A friend brought up an interesting point the other day. She said, “Why do Texans refer to all soft drinks as Coke?” And while it’s true, I don’t have an answer for that. (Do you?) But what’s even more puzzling is that Coke isn’t even a Texan product—it’s from Georgia. Our local soda is >Dr Pepper, born in Waco in 1885 one year before Coca-Cola was conceived.
When Dr Pepper turned 117 years old in 2008, the town of Dublin, Texas had a weeklong celebration. If you’re not familiar with Dublin, here’s a bit of background. The bottling plant in Dublin at the time was the oldest Dr Pepper bottler in the world.
But what made it even more special is that it’s one of the few plants that still bottle Dr Pepper with cane sugar rather than high fructose corn syrup. And yes, it tastes much, much better. In certain circles, drinking a Dublin Dr Pepper is akin to sipping a magical elixir.
Like all precious things, Dublin Dr Pepper was not easy to find back when it was in production. Before they lost their charter to bottle it, however, it was legend, with demand outstripping supply. Enter bootleggers and a black market. People went to great lengths to satisfy their thirst. After the Dublin plant lost their charter, the parent company, Cadbury Schweppes, began bottling its own version of cane-sugar Dr Pepper, and it became more widely available.
Now besides drinking cane-sugar Dr Pepper, people have also been known to cook with it, too. Using soft drinks in dishes is nothing new to Southerners as recipes for Coca-Cola cake, 7Up punch. salads, and Dr Pepper barbecue sauce abound. Heck, even on the Cadbury Schweppes web site there’s a book called, naturally, Cooking With Dr Pepper and 7Up. Most of the recipes are for cakes, sauces, and marinades, but one jumped out at me: Dr Pepper peanut brittle.
Texans have a long tradition of putting peanuts in their Dr Pepper. This phenomena, however, is not exclusive to Texas as others in the South are known to put peanuts in their Cokes. To wit, Barbara Mandell sings in her early ’80’s hit “When Country Wasn’t Cool:”

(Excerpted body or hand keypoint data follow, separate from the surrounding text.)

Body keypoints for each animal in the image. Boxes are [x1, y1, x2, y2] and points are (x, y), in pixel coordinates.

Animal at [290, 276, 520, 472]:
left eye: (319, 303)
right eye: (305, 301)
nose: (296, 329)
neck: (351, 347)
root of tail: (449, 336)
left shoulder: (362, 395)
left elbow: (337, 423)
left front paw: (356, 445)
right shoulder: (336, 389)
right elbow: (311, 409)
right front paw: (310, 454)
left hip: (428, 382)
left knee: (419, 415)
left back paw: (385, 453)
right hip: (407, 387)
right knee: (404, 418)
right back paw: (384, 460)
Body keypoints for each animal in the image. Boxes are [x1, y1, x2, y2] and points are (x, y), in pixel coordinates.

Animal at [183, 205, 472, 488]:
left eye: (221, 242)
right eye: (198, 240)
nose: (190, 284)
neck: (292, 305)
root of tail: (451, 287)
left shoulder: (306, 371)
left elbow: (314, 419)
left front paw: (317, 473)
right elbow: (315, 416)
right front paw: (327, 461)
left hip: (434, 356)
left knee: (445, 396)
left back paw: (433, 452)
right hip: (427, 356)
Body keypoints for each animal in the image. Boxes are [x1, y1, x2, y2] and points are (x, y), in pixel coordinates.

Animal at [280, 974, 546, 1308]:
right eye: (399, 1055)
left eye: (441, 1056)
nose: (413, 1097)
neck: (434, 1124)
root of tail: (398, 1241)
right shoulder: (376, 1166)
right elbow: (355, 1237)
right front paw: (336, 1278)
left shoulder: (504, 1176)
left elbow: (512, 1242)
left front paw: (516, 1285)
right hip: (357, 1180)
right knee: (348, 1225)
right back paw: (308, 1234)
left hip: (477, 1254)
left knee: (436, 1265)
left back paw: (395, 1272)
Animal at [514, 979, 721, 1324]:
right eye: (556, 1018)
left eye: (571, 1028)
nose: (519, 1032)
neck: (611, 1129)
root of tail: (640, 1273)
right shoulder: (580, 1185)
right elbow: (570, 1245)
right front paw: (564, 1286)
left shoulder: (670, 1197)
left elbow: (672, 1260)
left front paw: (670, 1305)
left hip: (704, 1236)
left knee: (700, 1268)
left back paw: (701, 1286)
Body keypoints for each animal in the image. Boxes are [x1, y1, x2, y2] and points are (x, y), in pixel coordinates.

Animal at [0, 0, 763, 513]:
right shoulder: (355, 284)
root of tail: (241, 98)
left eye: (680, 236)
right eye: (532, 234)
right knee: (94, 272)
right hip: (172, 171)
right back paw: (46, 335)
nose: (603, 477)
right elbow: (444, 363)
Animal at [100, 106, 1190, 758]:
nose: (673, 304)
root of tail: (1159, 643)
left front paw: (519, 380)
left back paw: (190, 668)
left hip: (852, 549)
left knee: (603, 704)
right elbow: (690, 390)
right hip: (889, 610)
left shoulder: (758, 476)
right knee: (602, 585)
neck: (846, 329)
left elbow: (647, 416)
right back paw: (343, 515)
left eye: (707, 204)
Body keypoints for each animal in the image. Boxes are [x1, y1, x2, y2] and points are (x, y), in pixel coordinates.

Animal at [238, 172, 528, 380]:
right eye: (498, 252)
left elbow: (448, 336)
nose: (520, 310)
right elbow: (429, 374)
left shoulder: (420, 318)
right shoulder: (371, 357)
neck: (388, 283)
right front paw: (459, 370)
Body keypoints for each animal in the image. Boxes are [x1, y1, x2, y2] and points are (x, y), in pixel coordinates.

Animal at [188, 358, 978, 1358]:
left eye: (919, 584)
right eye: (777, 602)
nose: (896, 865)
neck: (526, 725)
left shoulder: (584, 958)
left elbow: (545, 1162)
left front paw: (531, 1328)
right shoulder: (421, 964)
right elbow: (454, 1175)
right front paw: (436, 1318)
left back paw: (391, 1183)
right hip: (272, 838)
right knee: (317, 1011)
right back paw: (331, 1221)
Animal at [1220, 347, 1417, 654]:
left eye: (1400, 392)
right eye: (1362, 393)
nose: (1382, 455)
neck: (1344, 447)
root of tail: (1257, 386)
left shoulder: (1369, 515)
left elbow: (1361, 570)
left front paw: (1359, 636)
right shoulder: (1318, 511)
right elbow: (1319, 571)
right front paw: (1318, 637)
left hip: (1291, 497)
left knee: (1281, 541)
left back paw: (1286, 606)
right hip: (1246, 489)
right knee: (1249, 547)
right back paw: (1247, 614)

“I remember circlin’ the drive-in
pullin’ up and turnin’ down George Jones
I remember when no one was lookin’
I was puttin’ peanuts in my Coke
I took a lot of kiddin’, ‘cause I never did fit in
now look at everybody tryin’ to be what I was then
I was country, when country wasn’t cool”
That said, Barbara Mandrell is a Texan, so while she used the word “Coke,” she could have very well been singing about putting peanuts in her Dr Pepper. No matter, placing peanuts in your Dr Pepper (or Coke) is done for two reasons. One, the peanuts make your Dr Pepper fizz. And two, it tastes good. The salt from the peanuts cuts the sweetness of the soda, plus it’s entertaining to have a bit of crunch in your mouth as you sip.
So when I saw the recipe for peanut brittle made with Dr Pepper, I had to try it. The flavor did not disappoint, as it was a pleasing combination of sweet and salty with each bite crunchy with peanuts. Instead of being glassy and sharp, like my pecan brittle, for instance, the texture is creamy—a bit like a praline.
But that just means it’s easier on your teeth. As for the Dr Pepper, like most recipes that use it what you’re really getting is the sugar, not too much of the flavor. this brittle is still a hit and the batch I shared with my colleagues was gone in five minutes.
I’ve recently found a reliable source of Mexican Coke (to the uninitiated, this is Coke made with cane sugar instead of high fructose corn syrup) in my neighborhood. I don’t know what the distribution policy is for Mexican Coke, but the Korean deli where I buy it has it hidden away in the back of the store so part of the fun is the feeling I’ve discovered a hidden treasure. But it also tastes better—cleaner and brighter—as sodas made with cane sugar do.
There is talk that with rising corn prices bottlers will return to using cane sugar—a welcome development. In the meantime, if I want Dr Pepper made with cane sugar, I can order it online. I’m keeping my fingers crossed, however, that an enterprising New Yorker will decide to one day bootleg cane-sugar Dr Pepper here—I know that it would do very, very well. And while we Texans may refer to all sodas as Coke, what we really want is Dr Pepper. Or at least this Texan does.
Dr Pepper peanut brittle
- 1 1/4 cups sugar
- 3/4 cups butter
- 1 1/2 teaspoons kosher salt
- 1/2 teaspoon cayenne
- 1/4 cup Dr Pepper
- 2 cups roasted and salted peanuts
- 1/2 teaspoon baking soda
- Candy thermometer
- Line a baking sheet with parchment paper.
- Combine the sugar, butter, salt, cayenne, Dr Pepper, and peanuts in a pot. Insert a candy thermometer while cooking on medium heat, bring to a boil stirring often.
- When the temperature reaches 290° F, remove from heat and stir in the soda. Mixture will foam up and double in size.
- Spread mixture thin on baking sheet using a silicone spatula and let it set. Once hardened, break into pieces and serve. Will keep in an airtight container for 1 week.